Ricardo Andreucci – A formação do profissional em Tecnologia ou nível superior é uma condição necessária, mas não suficiente para a função de SPR, pois adicionalmente é requerida a sua certificação de acordo com a norma CNEN NN 3.03. As atribuições do SPR são definidas pela norma CNEN NN 6.04 item 5.1.1 no caso de Radiografia Industrial, para outras práticas, tais como medidores nucleares, aceleradores, suas atribuições estão formalmente estabelecidas na norma CNEM NN-3.01.
CRTR – Quais as matérias essenciais para uma boa formação do tecnólogo em Radiologia Industrial?
Ricardo Andreucci – Como disciplinas essenciais, além daquelas que já fazem parte da grade curricular do Tecnólogo, podemos citar como sugestão: tecnologia de fabricação, normas e códigos, radiografia industrial, organização industrial, desenho técnico, sistema da qualidade.

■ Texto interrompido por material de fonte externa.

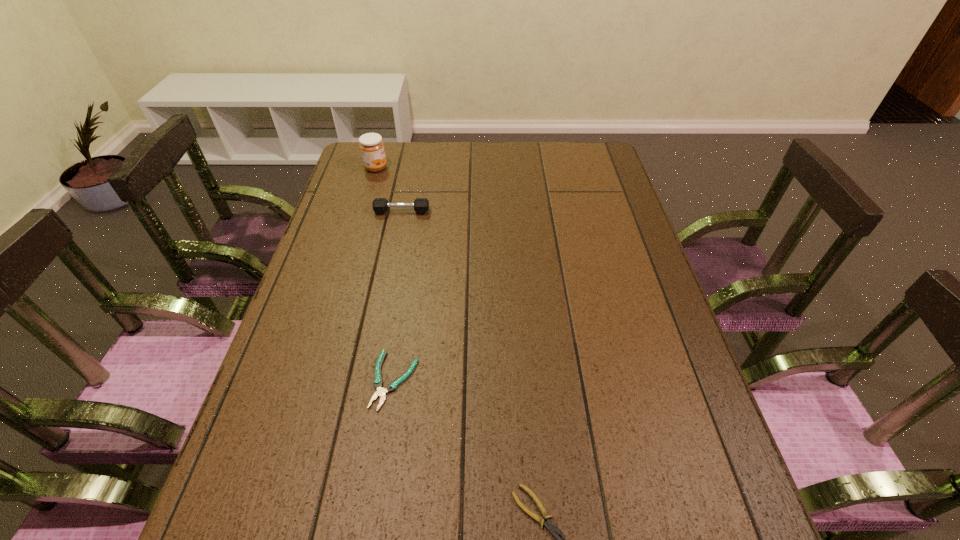
Where is `free location that satisfies the following two spatial constraints: 1. on the back side of the third farthest object; 2. on the front label of the tallest object`? Image resolution: width=960 pixels, height=540 pixels. free location that satisfies the following two spatial constraints: 1. on the back side of the third farthest object; 2. on the front label of the tallest object is located at coordinates (427, 168).

The height and width of the screenshot is (540, 960). In order to click on vacant position in the image that satisfies the following two spatial constraints: 1. on the front label of the jam; 2. on the back side of the farther pliers in this screenshot , I will do `click(312, 380)`.

The image size is (960, 540). Find the location of `vacant region that satisfies the following two spatial constraints: 1. on the front label of the tallest object; 2. on the left side of the farther pliers`. vacant region that satisfies the following two spatial constraints: 1. on the front label of the tallest object; 2. on the left side of the farther pliers is located at coordinates (312, 380).

You are a GUI agent. You are given a task and a screenshot of the screen. Output one action in this format:
    pyautogui.click(x=<x>, y=<y>)
    Task: Click on the vacant space that satisfies the following two spatial constraints: 1. on the front label of the third farthest object; 2. on the right side of the farthest object
    
    Given the screenshot: What is the action you would take?
    pyautogui.click(x=312, y=380)

I want to click on free location that satisfies the following two spatial constraints: 1. on the front label of the second tallest object; 2. on the right side of the tallest object, so [363, 212].

You are a GUI agent. You are given a task and a screenshot of the screen. Output one action in this format:
    pyautogui.click(x=<x>, y=<y>)
    Task: Click on the free spot that satisfies the following two spatial constraints: 1. on the front label of the second farthest object; 2. on the left side of the jam
    
    Given the screenshot: What is the action you would take?
    pyautogui.click(x=363, y=212)

Locate an element on the screen. The width and height of the screenshot is (960, 540). free location that satisfies the following two spatial constraints: 1. on the front label of the farthest object; 2. on the right side of the farther pliers is located at coordinates (312, 380).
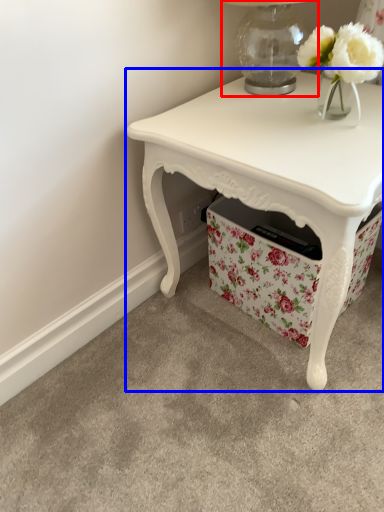
Question: Which point is further to the camera, table lamp (highlighted by a red box) or table (highlighted by a blue box)?

Choices:
 (A) table lamp
 (B) table

Answer: (A)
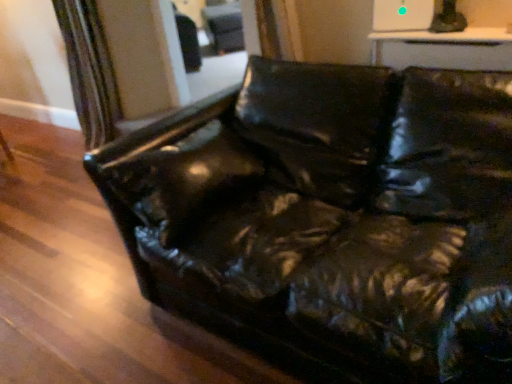
Question: Is black leather swivel chair at upper center shorter than shiny black leather couch at center?

Choices:
 (A) yes
 (B) no

Answer: (A)

Question: Does black leather swivel chair at upper center have a lesser width compared to shiny black leather couch at center?

Choices:
 (A) no
 (B) yes

Answer: (B)

Question: Considering the relative sizes of black leather swivel chair at upper center and shiny black leather couch at center in the image provided, is black leather swivel chair at upper center taller than shiny black leather couch at center?

Choices:
 (A) yes
 (B) no

Answer: (B)

Question: From the image's perspective, is black leather swivel chair at upper center located above shiny black leather couch at center?

Choices:
 (A) no
 (B) yes

Answer: (B)

Question: Is black leather swivel chair at upper center behind shiny black leather couch at center?

Choices:
 (A) no
 (B) yes

Answer: (B)

Question: Is black leather swivel chair at upper center to the right of shiny black leather couch at center from the viewer's perspective?

Choices:
 (A) no
 (B) yes

Answer: (A)

Question: Does shiny black leather couch at center appear on the right side of black leather swivel chair at upper center?

Choices:
 (A) yes
 (B) no

Answer: (A)

Question: Can you confirm if shiny black leather couch at center is smaller than black leather swivel chair at upper center?

Choices:
 (A) no
 (B) yes

Answer: (A)

Question: Is shiny black leather couch at center positioned behind black leather swivel chair at upper center?

Choices:
 (A) yes
 (B) no

Answer: (B)

Question: From the image's perspective, is shiny black leather couch at center over black leather swivel chair at upper center?

Choices:
 (A) no
 (B) yes

Answer: (A)

Question: Is shiny black leather couch at center wider than black leather swivel chair at upper center?

Choices:
 (A) yes
 (B) no

Answer: (A)

Question: Is shiny black leather couch at center positioned with its back to black leather swivel chair at upper center?

Choices:
 (A) no
 (B) yes

Answer: (A)

Question: Is black leather swivel chair at upper center spatially inside shiny black leather couch at center, or outside of it?

Choices:
 (A) inside
 (B) outside

Answer: (B)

CRTR – Dentro da radiologia de salvaguardas estão incluídos os aparelhos de inspeção de bagagem em portos, aeroportos e presídios. De acordo com a norma 3.01/001 CNEN a maioria desses aparelhos estão isentos de controle?
Ricardo Andreucci – Os aparelhos destinados a inspeção de bagagem, presídios, caminhões e “containers” se diferenciam muito entre si, em relação ao tipo do aparelho e intensidade de radiação emitida. A exclusão, isenção e dispensa de requisitos de radioproteção se aplica a casos em que a CNEN como Autoridade Regulatória, vier a considerar excluídos do seu controle e assim cabe a ela esta decisão.
CRTR – Estes aparelhos não trazem nenhum tipo de problema à população? É necessário ou não uma formação específica para operação destes equipamentos?
Ricardo Andreucci – Não, pelo contrário. Esses equipamentos trazem solução e ajudam a população à medida que o maior controle é exercido sobre a criminalidade, tráfico de drogas. Uma formação mínima e treinamento específico são requisitos desejáveis para operação dos equipamentos.
CRTR – Os aparelhos necessitam de inspeção ou manutenção periódica? Se sim, qual o profissional responsável por esta função e qual sua formação?
Ricardo Andreucci – Em geral, os equipamentos para gamagrafia industrial necessitam de cuidados permanentes, principalmente nas partes das conexões mecânicas que se desgastam com o uso. Tais manutenções são realizadas em geral pelo SPR ou empresa por ele indicado. Outros equipamentos, tais como aparelhos geradores de radiação (Raios-X) e medidores nucleares, as manutenções são realizadas por pessoal especializado da assistência técnica representante dos aparelhos.
CRTR – Quais são os riscos e acidentes mais comuns?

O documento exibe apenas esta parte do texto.